[Exercise input — start]

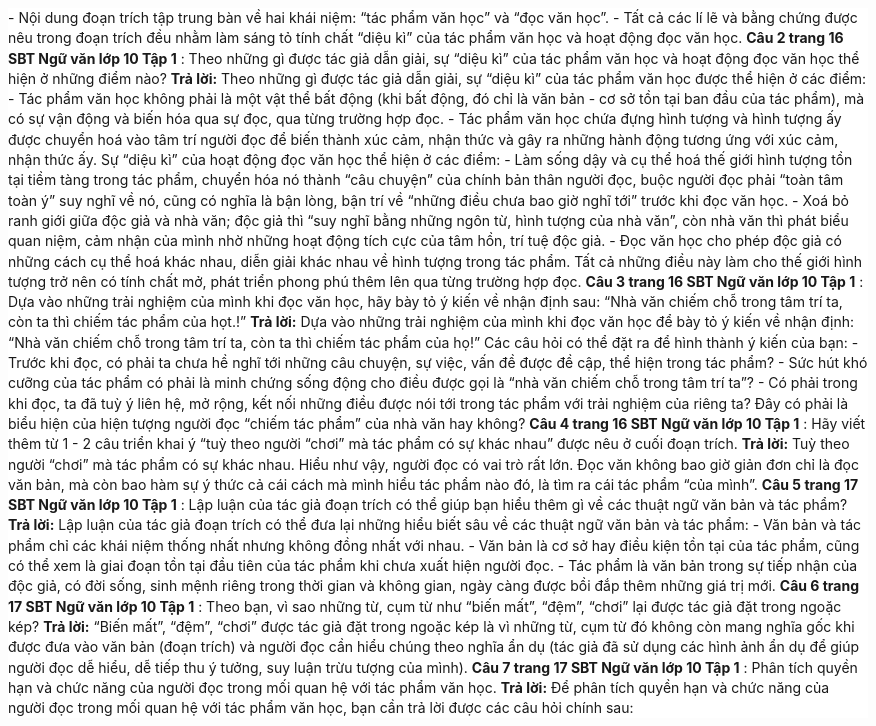 \- Nội dung đoạn trích tập trung bàn về hai khái niệm: “tác phẩm văn học” và “đọc văn học”.
\- Tất cả các lí lẽ và bằng chứng được nêu trong đoạn trích đều nhằm làm sáng tỏ tính chất “diệu kì” của tác phẩm văn học và hoạt động đọc văn học.
**Câu 2 trang 16 SBT Ngữ văn lớp 10 Tập 1** : Theo những gì được tác giả dẫn giải, sự “diệu kì” của tác phẩm văn học và hoạt động đọc văn học thể hiện ở những điểm nào?
**Trả lời:**
Theo những gì được tác giả dẫn giải, sự “diệu kì” của tác phẩm văn học được thể hiện ở các điểm:
\- Tác phẩm văn học không phải là một vật thể bất động \(khi bất động, đó chỉ là văn bản - cơ sở tồn tại ban đầu của tác phẩm\), mà có sự vận động và biến hóa qua sự đọc, qua từng trường hợp đọc.
\- Tác phẩm văn học chứa đựng hình tượng và hình tượng ấy được chuyển hoá vào tâm trí người đọc để biến thành xúc cảm, nhận thức và gây ra những hành động tương ứng với xúc cảm, nhận thức ấy.
Sự “diệu kì” của hoạt động đọc văn học thể hiện ở các điểm:
\- Làm sống dậy và cụ thể hoá thế giới hình tượng tồn tại tiềm tàng trong tác phẩm, chuyển hóa nó thành “câu chuyện” của chính bản thân người đọc, buộc người đọc phải “toàn tâm toàn ý” suy nghĩ về nó, cũng có nghĩa là bận lòng, bận trí về “những điều chưa bao giờ nghĩ tới” trước khi đọc văn học.
\- Xoá bỏ ranh giới giữa độc giả và nhà văn; độc giả thì “suy nghĩ bằng những ngôn từ, hình tượng của nhà văn”, còn nhà văn thì phát biểu quan niệm, cảm nhận của mình nhờ những hoạt động tích cực của tâm hồn, trí tuệ độc giả.
\- Đọc văn học cho phép độc giả có những cách cụ thể hoá khác nhau, diễn giải khác nhau về hình tượng trong tác phẩm. Tất cả những điều này làm cho thế giới hình tượng trở nên có tính chất mở, phát triển phong phú thêm lên qua từng trường hợp đọc.
**Câu 3 trang 16 SBT Ngữ văn lớp 10 Tập 1** : Dựa vào những trải nghiệm của mình khi đọc văn học, hãy bày tỏ ý kiến về nhận định sau: “Nhà văn chiếm chỗ trong tâm trí ta, còn ta thì chiếm tác phẩm của họt.\!”
**Trả lời:**
Dựa vào những trải nghiệm của mình khi đọc văn học để bày tỏ ý kiến về nhận định: “Nhà văn chiếm chỗ trong tâm trí ta, còn ta thì chiếm tác phẩm của họ\!” Các câu hỏi có thể đặt ra để hình thành ý kiến của bạn:
\- Trước khi đọc, có phải ta chưa hề nghĩ tới những câu chuyện, sự việc, vấn đề được đề cập, thể hiện trong tác phẩm?
\- Sức hút khó cưỡng của tác phẩm có phải là minh chứng sống động cho điều được gọi là “nhà văn chiếm chỗ trong tâm trí ta”?
\- Có phải trong khi đọc, ta đã tuỳ ý liên hệ, mở rộng, kết nối những điều được nói tới trong tác phẩm với trải nghiệm của riêng ta? Đây có phải là biểu hiện của hiện tượng người đọc “chiếm tác phẩm” của nhà văn hay không?
**Câu 4 trang 16 SBT Ngữ văn lớp 10 Tập 1** : Hãy viết thêm từ 1 - 2 câu triển khai ý “tuỳ theo người “chơi” mà tác phẩm có sự khác nhau” được nêu ở cuối đoạn trích.
**Trả lời:**
Tuỳ theo người “chơi” mà tác phẩm có sự khác nhau. Hiểu như vậy, người đọc có vai trò rất lớn. Đọc văn không bao giờ giản đơn chỉ là đọc văn bản, mà còn bao hàm sự ý thức cả cái cách mà mình hiểu tác phẩm nào đó, là tìm ra cái tác phẩm “của mình”.
**Câu 5 trang 17 SBT Ngữ văn lớp 10 Tập 1** : Lập luận của tác giả đoạn trích có thể giúp bạn hiểu thêm gì về các thuật ngữ văn bản và tác phẩm?
**Trả lời:**
Lập luận của tác giả đoạn trích có thể đưa lại những hiểu biết sâu về các thuật ngữ văn bản và tác phẩm:
\- Văn bản và tác phẩm chỉ các khái niệm thống nhất nhưng không đồng nhất với nhau.
\- Văn bản là cơ sở hay điều kiện tồn tại của tác phẩm, cũng có thể xem là giai đoạn tồn tại đầu tiên của tác phẩm khi chưa xuất hiện người đọc.
\- Tác phẩm là văn bản trong sự tiếp nhận của độc giả, có đời sống, sinh mệnh riêng trong thời gian và không gian, ngày càng được bồi đắp thêm những giá trị mới.
**Câu 6 trang 17 SBT Ngữ văn lớp 10 Tập 1** : Theo bạn, vì sao những từ, cụm từ như “biến mất”, “đệm”, “chơi” lại được tác giả đặt trong ngoặc kép?
**Trả lời:**
“Biến mất”, “đệm”, “chơi” được tác giả đặt trong ngoặc kép là vì những từ, cụm từ đó không còn mang nghĩa gốc khi được đưa vào văn bản \(đoạn trích\) và người đọc cần hiểu chúng theo nghĩa ẩn dụ \(tác giả đã sử dụng các hình ảnh ẩn dụ để giúp người đọc dễ hiểu, dễ tiếp thu ý tưởng, suy luận trừu tượng của mình\).
**Câu 7 trang 17 SBT Ngữ văn lớp 10 Tập 1** : Phân tích quyền hạn và chức năng của người đọc trong mối quan hệ với tác phẩm văn học.
**Trả lời:**
Để phân tích quyền hạn và chức năng của người đọc trong mối quan hệ với tác phẩm văn học, bạn cần trả lời được các câu hỏi chính sau:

[Exercise input — finish]

● The problem
Retype all of the data above verbatim, omitting the pictures.

● Your solution
 \- Nội dung đoạn trích tập trung bàn về hai khái niệm: “tác phẩm văn học” và “đọc văn học”.
\- Tất cả các lí lẽ và bằng chứng được nêu trong đoạn trích đều nhằm làm sáng tỏ tính chất “diệu kì” của tác phẩm văn học và hoạt động đọc văn học.
**Câu 2 trang 16 SBT Ngữ văn lớp 10 Tập 1** : Theo những gì được tác giả dẫn giải, sự “diệu kì” của tác phẩm văn học và hoạt động đọc văn học thể hiện ở những điểm nào?
**Trả lời:**
Theo những gì được tác giả dẫn giải, sự “diệu kì” của tác phẩm văn học được thể hiện ở các điểm:
\- Tác phẩm văn học không phải là một vật thể bất động \(khi bất động, đó chỉ là văn bản - cơ sở tồn tại ban đầu của tác phẩm\), mà có sự vận động và biến hóa qua sự đọc, qua từng trường hợp đọc.
\- Tác phẩm văn học chứa đựng hình tượng và hình tượng ấy được chuyển hoá vào tâm trí người đọc để biến thành xúc cảm, nhận thức và gây ra những hành động tương ứng với xúc cảm, nhận thức ấy.
Sự “diệu kì” của hoạt động đọc văn học thể hiện ở các điểm:
\- Làm sống dậy và cụ thể hoá thế giới hình tượng tồn tại tiềm tàng trong tác phẩm, chuyển hóa nó thành “câu chuyện” của chính bản thân người đọc, buộc người đọc phải “toàn tâm toàn ý” suy nghĩ về nó, cũng có nghĩa là bận lòng, bận trí về “những điều chưa bao giờ nghĩ tới” trước khi đọc văn học.
\- Xoá bỏ ranh giới giữa độc giả và nhà văn; độc giả thì “suy nghĩ bằng những ngôn từ, hình tượng của nhà văn”, còn nhà văn thì phát biểu quan niệm, cảm nhận của mình nhờ những hoạt động tích cực của tâm hồn, trí tuệ độc giả.
\- Đọc văn học cho phép độc giả có những cách cụ thể hoá khác nhau, diễn giải khác nhau về hình tượng trong tác phẩm. Tất cả những điều này làm cho thế giới hình tượng trở nên có tính chất mở, phát triển phong phú thêm lên qua từng trường hợp đọc.
**Câu 3 trang 16 SBT Ngữ văn lớp 10 Tập 1** : Dựa vào những trải nghiệm của mình khi đọc văn học, hãy bày tỏ ý kiến về nhận định sau: “Nhà văn chiếm chỗ trong tâm trí ta, còn ta thì chiếm tác phẩm của họt.\!”
**Trả lời:**
Dựa vào những trải nghiệm của mình khi đọc văn học để bày tỏ ý kiến về nhận định: “Nhà văn chiếm chỗ trong tâm trí ta, còn ta thì chiếm tác phẩm của họ\!” Các câu hỏi có thể đặt ra để hình thành ý kiến của bạn:
\- Trước khi đọc, có phải ta chưa hề nghĩ tới những câu chuyện, sự việc, vấn đề được đề cập, thể hiện trong tác phẩm?
\- Sức hút khó cưỡng của tác phẩm có phải là minh chứng sống động cho điều được gọi là “nhà văn chiếm chỗ trong tâm trí ta”?
\- Có phải trong khi đọc, ta đã tuỳ ý liên hệ, mở rộng, kết nối những điều được nói tới trong tác phẩm với trải nghiệm của riêng ta? Đây có phải là biểu hiện của hiện tượng người đọc “chiếm tác phẩm” của nhà văn hay không?
**Câu 4 trang 16 SBT Ngữ văn lớp 10 Tập 1** : Hãy viết thêm từ 1 - 2 câu triển khai ý “tuỳ theo người “chơi” mà tác phẩm có sự khác nhau” được nêu ở cuối đoạn trích.
**Trả lời:**
Tuỳ theo người “chơi” mà tác phẩm có sự khác nhau. Hiểu như vậy, người đọc có vai trò rất lớn. Đọc văn không bao giờ giản đơn chỉ là đọc văn bản, mà còn bao hàm sự ý thức cả cái cách mà mình hiểu tác phẩm nào đó, là tìm ra cái tác phẩm “của mình”.
**Câu 5 trang 17 SBT Ngữ văn lớp 10 Tập 1** : Lập luận của tác giả đoạn trích có thể giúp bạn hiểu thêm gì về các thuật ngữ văn bản và tác phẩm?
**Trả lời:**
Lập luận của tác giả đoạn trích có thể đưa lại những hiểu biết sâu về các thuật ngữ văn bản và tác phẩm:
\- Văn bản và tác phẩm chỉ các khái niệm thống nhất nhưng không đồng nhất với nhau.
\- Văn bản là cơ sở hay điều kiện tồn tại của tác phẩm, cũng có thể xem là giai đoạn tồn tại đầu tiên của tác phẩm khi chưa xuất hiện người đọc.
\- Tác phẩm là văn bản trong sự tiếp nhận của độc giả, có đời sống, sinh mệnh riêng trong thời gian và không gian, ngày càng được bồi đắp thêm những giá trị mới.
**Câu 6 trang 17 SBT Ngữ văn lớp 10 Tập 1** : Theo bạn, vì sao những từ, cụm từ như “biến mất”, “đệm”, “chơi” lại được tác giả đặt trong ngoặc kép?
**Trả lời:**
“Biến mất”, “đệm”, “chơi” được tác giả đặt trong ngoặc kép là vì những từ, cụm từ đó không còn mang nghĩa gốc khi được đưa vào văn bản \(đoạn trích\) và người đọc cần hiểu chúng theo nghĩa ẩn dụ \(tác giả đã sử dụng các hình ảnh ẩn dụ để giúp người đọc dễ hiểu, dễ tiếp thu ý tưởng, suy luận trừu tượng của mình\).
**Câu 7 trang 17 SBT Ngữ văn lớp 10 Tập 1** : Phân tích quyền hạn và chức năng của người đọc trong mối quan hệ với tác phẩm văn học.
**Trả lời:**
Để phân tích quyền hạn và chức năng của người đọc trong mối quan hệ với tác phẩm văn học, bạn cần trả lời được các câu hỏi chính sau:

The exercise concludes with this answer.